It was the hound of Heaven that made the insecure, secure.
The assurance that we really aren’t alone even when we feel most lonely.
That we never need to wrangle God’s hands or people’s hearts to make life work.
We never need to fall apart or beg hard to make success happens.
That when we find ourselves wrung at the bottom of our lowest rung, Jesus came to be our very own ladder.
That Jesus, the bridge that links us back from earth towards heaven, fills our gaps and lacks and flaws and crosses us over from our dire poverty into His abundant provision.
That Jesus brings us into the favour of God’s acceptance and forgiveness, protection and promotion.
That we are safe when we are connected to His heart.
That He changes us from where we are today to where we need to be tomorrow when we are resting ourselves upon His very self.
We can see right through it: roughly there in the rough, sketchy patches of all of our lives: how the dismissed, the disdained and the discouraged can step right on and step right up, and be met with the Father who gives His own Son so we can all come safely home.

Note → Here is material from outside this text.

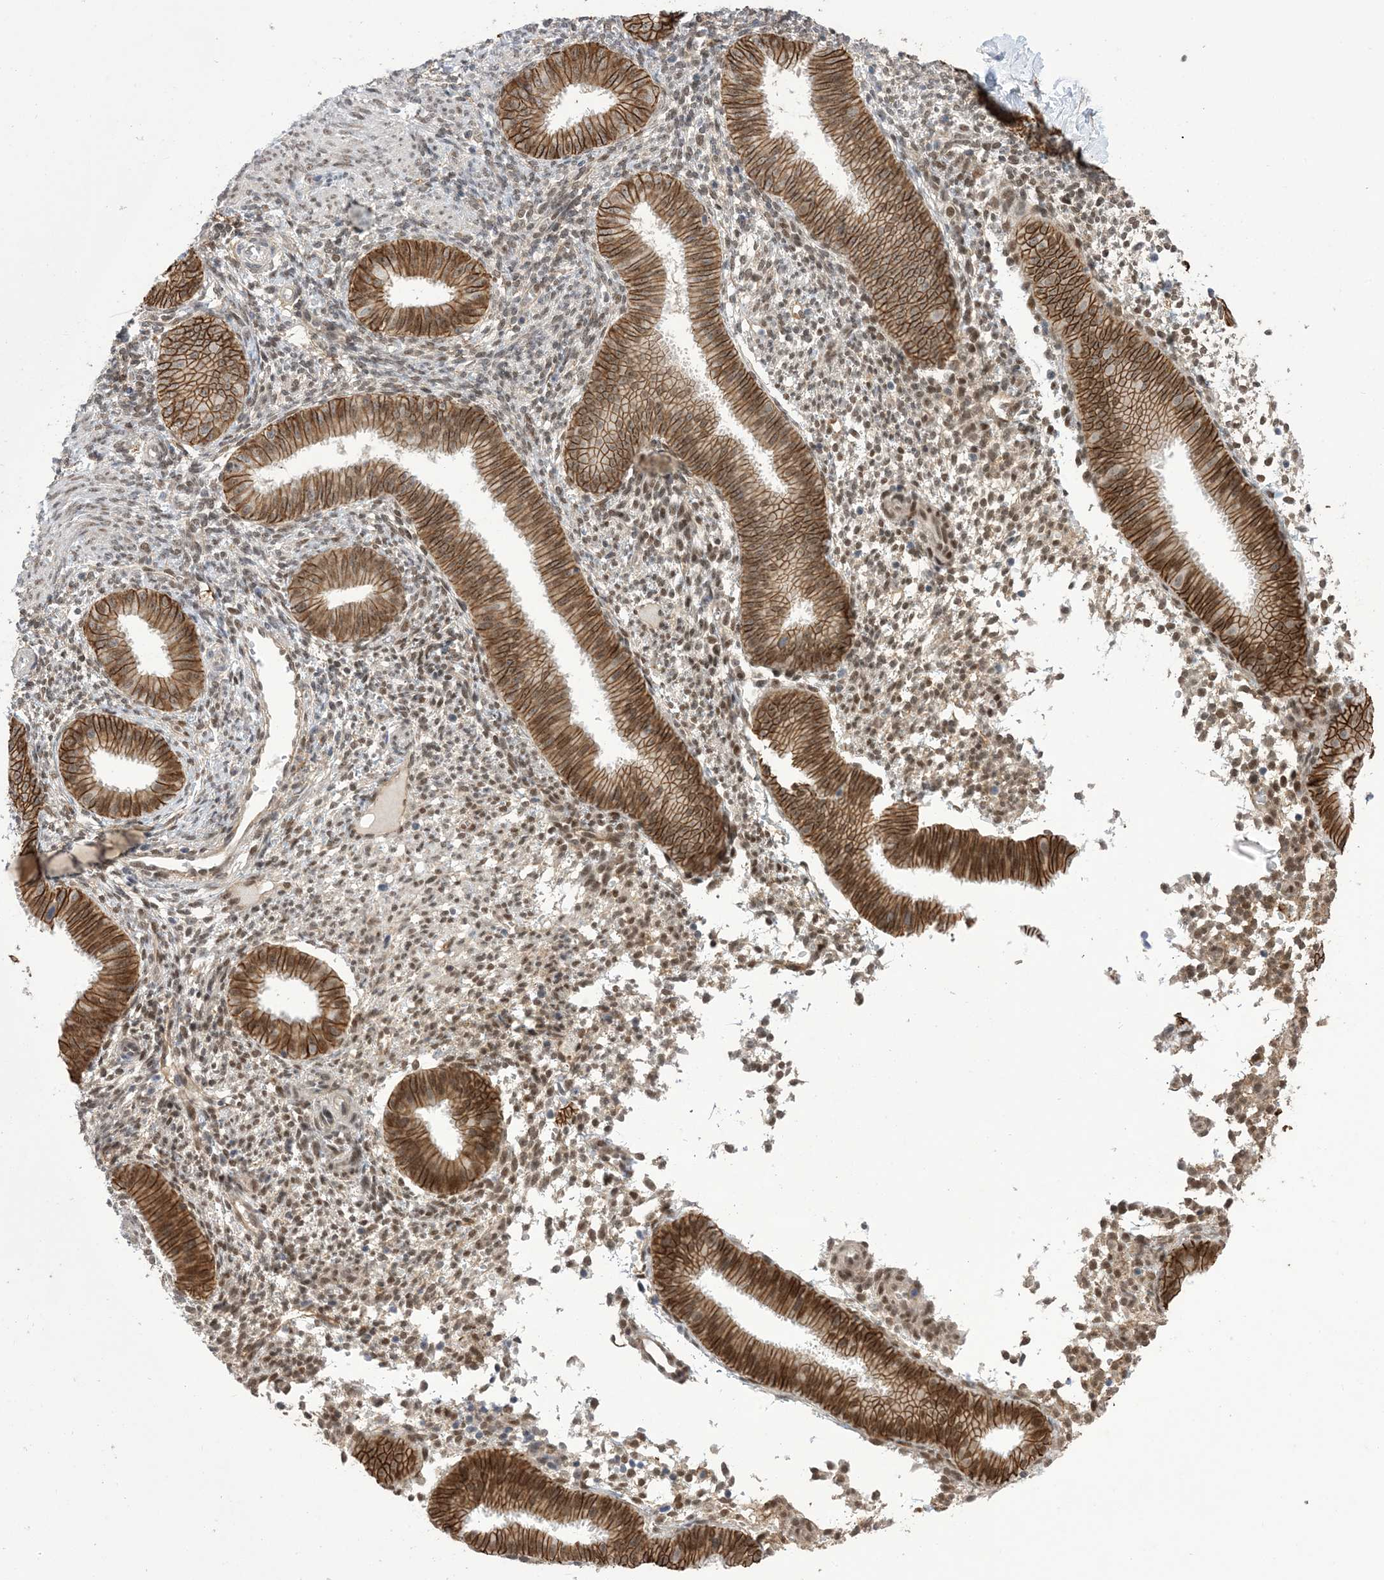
{"staining": {"intensity": "moderate", "quantity": "25%-75%", "location": "nuclear"}, "tissue": "endometrium", "cell_type": "Cells in endometrial stroma", "image_type": "normal", "snomed": [{"axis": "morphology", "description": "Normal tissue, NOS"}, {"axis": "topography", "description": "Uterus"}, {"axis": "topography", "description": "Endometrium"}], "caption": "Immunohistochemistry histopathology image of benign human endometrium stained for a protein (brown), which displays medium levels of moderate nuclear expression in about 25%-75% of cells in endometrial stroma.", "gene": "ZNF8", "patient": {"sex": "female", "age": 48}}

That we can run from our losses in life, but we’ll never outrun the Lover of our lives.
That even with no solace from human friendships, God offers His shelter in our every storm.
“He pursues us until we finally see Him as our Father, even if it takes all the days of our lives” (Max Lucado).
Until we see Him as our Father…until we realise that He is all the connection we’ll ever need.
That sometimes in a year, where you may have been sobbing in hidden sorrow, where the work of your hands eventuate into nothingness, we the fugitive can cease our fleeing and take our chances to rest upon a stone.
Because our runaway place might very well be our revelation path.
“Then Jacob awoke from his sleep and said, “Surely the Lord is in this place, and I did not know it.” And he was afraid and said, “How awesome is this place! This is none other than the house of God, and this is the gate of heaven.”
That there is a way up above even when you’re way down below.
Because this is the truth:
You may have lost your greater connection, but you’ll never lose the greatest connector of life and death – He who loves you enough to come for you.
You may feel like your failures are haunting you, but His grace is more than enough to hover over you.
That you can feel with your faith what you can’t see with your eyes, this tapestry of His love connecting you into and around His plan.
You may feel like your heart’s bankrupted and your trust bank busted on, but there’s One whose promise will never break, whose life was poured out so we the fragmented can be regathered.
That yes, there might be broken ladders in life —but here’s a Ladder that’s come for you, that holds you in all your falling, and failing and flailing places, so you never need to look around, never need to be in dismay, never need to live in terror…
Because you are precious, and He wants you.
And He chooses to be your very own ladder in life.